**Selected passage**.
******

In keeping with its tradition of honouring famous and interesting personalities from around the world, Google on Tuesday dedicated a special ‘doodle‘ honouring critically-acclaimed German sculptor, painter, designer and choreographer Oskar Schlemmer. On the occasion of his 130th birth anniversary, Google shared a three-dimensional GIF which showcases a spherical mechanical figure standing in a ballet pose and sporting a metal mask.
Schlemmer staged his ‘Triadic Ballet,’ a groundbreaking production that premiered in Stuttgart, Germany in 1922. With three dancers, 12 movements, and 18 costumes, Schlemmer’s innovative approach to ballet broke with all convention to explore the relationship between body and space in new and exciting ways.
He described the performance as “‘artistic metaphysical mathematics,” and a “party in form and colour.”
Google said that Schlemmer once described the themes of his work as, “The human figure in space, its moving and stationary functions, sitting, lying, walking, standing or as simple as they are universally valid.”
“Born on this day in 1888, Schlemmer was the youngest of six children who attended art school before travelling to in Weimar, Germany to join Walter Gropius’s avant-garde Bauhaus, where he became director of stage research and production. Schlemmer also experimented with painting, sculpture, but it was his creative theater designs that are most remembered, influencing future artists like David Bowie,” said Google in their official blog.
Interestingly, Tuesday also happens to be the 25th anniversary of the buckyball.
Named after Buckminster Fuller, the buckyball is a strong structure that appears in architecture around the world. Science has also seen its potential in display technology, medicine, and security. The Google Doodle team generated the buckyball using an image of a line and circle, the rest was generated with code.

******

**Source information**.
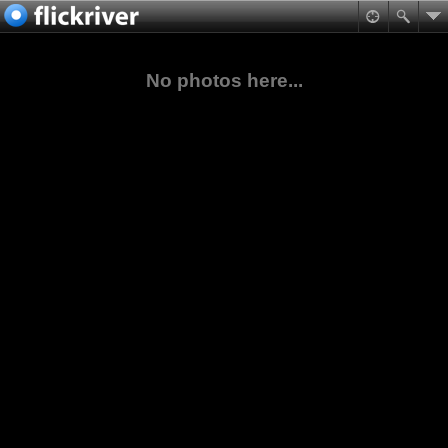
No photos here...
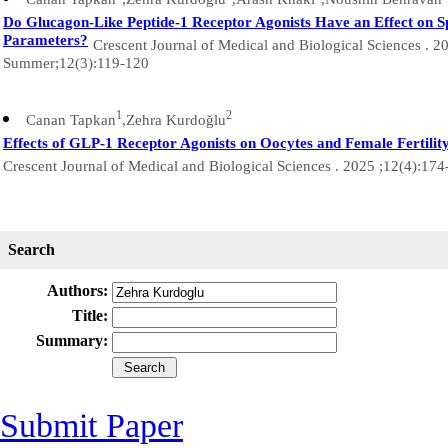
Do Glucagon-Like Peptide-1 Receptor Agonists Have an Effect on 
Parameters?
Crescent Journal of Medical and Biological Sciences . 2
Summer;12(3):119-120
1
2
Canan Tapkan
,Zehra Kurdoğlu
Effects of GLP-1 Receptor Agonists on Oocytes and Female Fertilit
Crescent Journal of Medical and Biological Sciences . 2025 ;12(4):17
Search
Authors:
Title:
Summary:
Submit Paper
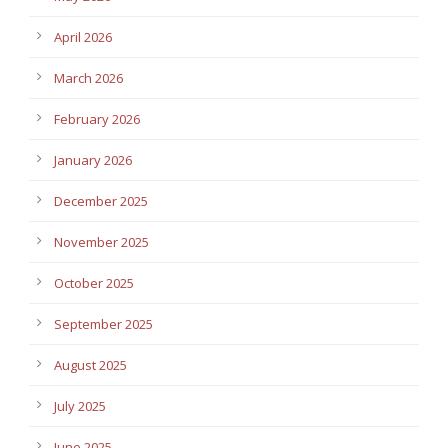
April 2026
March 2026
February 2026
January 2026
December 2025
November 2025
October 2025
September 2025
August 2025
July 2025
June 2025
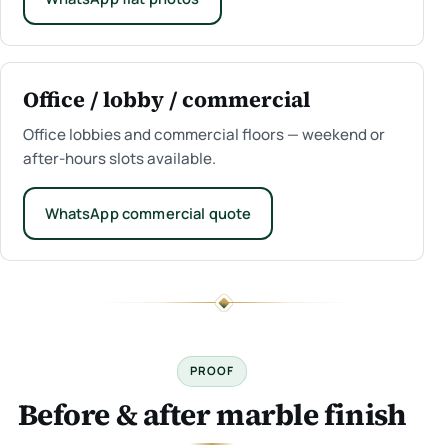
Office / lobby / commercial
Office lobbies and commercial floors — weekend or
after-hours slots available.
WhatsApp commercial quote
PROOF
Before & after marble finish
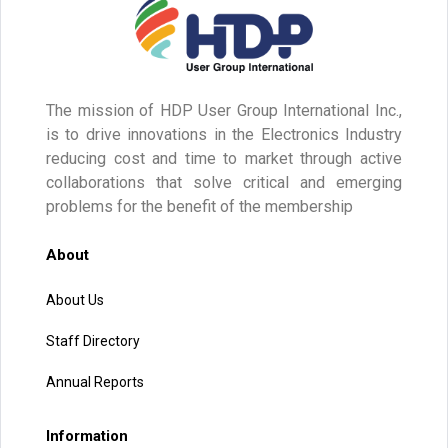
The mission of HDP User Group International Inc.,
is to drive innovations in the Electronics Industry
reducing cost and time to market through active
collaborations that solve critical and emerging
problems for the benefit of the membership
About
About Us
Staff Directory
Annual Reports
Information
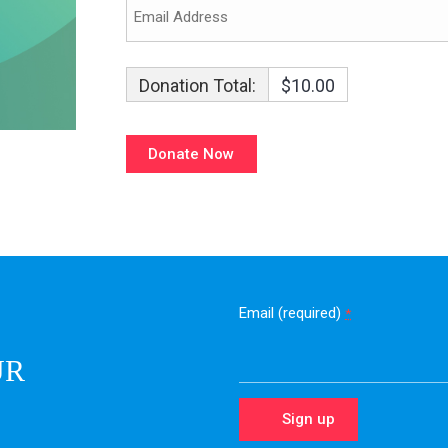
Donation Total:
$10.00
Email (required)
*
UR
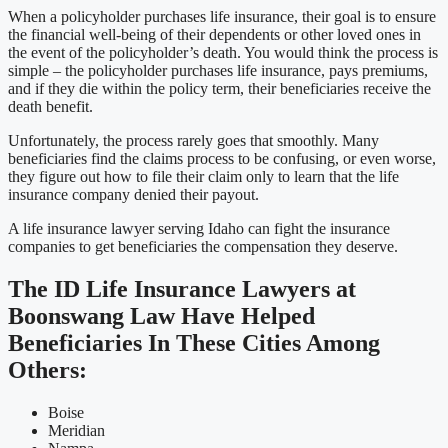
When a policyholder purchases life insurance, their goal is to ensure
the financial well-being of their dependents or other loved ones in
the event of the policyholder’s death. You would think the process is
simple – the policyholder purchases life insurance, pays premiums,
and if they die within the policy term, their beneficiaries receive the
death benefit.
Unfortunately, the process rarely goes that smoothly. Many
beneficiaries find the claims process to be confusing, or even worse,
they figure out how to file their claim only to learn that the life
insurance company denied their payout.
A life insurance lawyer serving Idaho can fight the insurance
companies to get beneficiaries the compensation they deserve.
The ID Life Insurance Lawyers at
Boonswang Law Have Helped
Beneficiaries In These Cities Among
Others:
Boise
Meridian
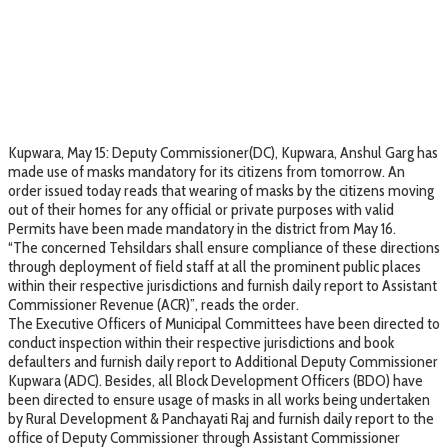
Kupwara, May 15: Deputy Commissioner(DC), Kupwara, Anshul Garg has
made use of masks mandatory for its citizens from tomorrow. An
order issued today reads that wearing of masks by the citizens moving
out of their homes for any official or private purposes with valid
Permits have been made mandatory in the district from May 16.
“The concerned Tehsildars shall ensure compliance of these directions
through deployment of field staff at all the prominent public places
within their respective jurisdictions and furnish daily report to Assistant
Commissioner Revenue (ACR)”, reads the order.
The Executive Officers of Municipal Committees have been directed to
conduct inspection within their respective jurisdictions and book
defaulters and furnish daily report to Additional Deputy Commissioner
Kupwara (ADC). Besides, all Block Development Officers (BDO) have
been directed to ensure usage of masks in all works being undertaken
by Rural Development & Panchayati Raj and furnish daily report to the
office of Deputy Commissioner through Assistant Commissioner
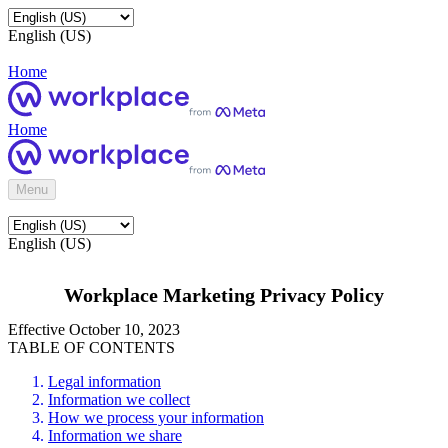
English (US)
Home
Home
Menu
English (US)
Workplace Marketing Privacy Policy
Effective October 10, 2023
TABLE OF CONTENTS
Legal information
Information we collect
How we process your information
Information we share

******

**Required actions**.
**a)** Reproduce the portion of the article on the Oskar Schlemmer doodle that begins with the words "In keeping with" and ends with "a metal mask.".
**b)** Condense the paragraph of the Schlemmer doodle article that starts "Schlemmer staged his ‘Triadic Ballet,’" into a shorter version that keeps its main facts.
The records aren't needed for this work.

**Answers for this exercise**.
**a)**
In keeping with its tradition of honouring famous and interesting personalities from around the world, Google on Tuesday dedicated a special ‘doodle‘ honouring critically-acclaimed German sculptor, painter, designer and choreographer Oskar Schlemmer. On the occasion of his 130th birth anniversary, Google shared a three-dimensional GIF which showcases a spherical mechanical figure standing in a ballet pose and sporting a metal mask.

**b)** Schlemmer's groundbreaking "Triadic Ballet," which premiered in Stuttgart, Germany, in 1922, used three dancers, 12 movements, and 18 costumes. It broke with convention to explore the relationship between body and space in new ways.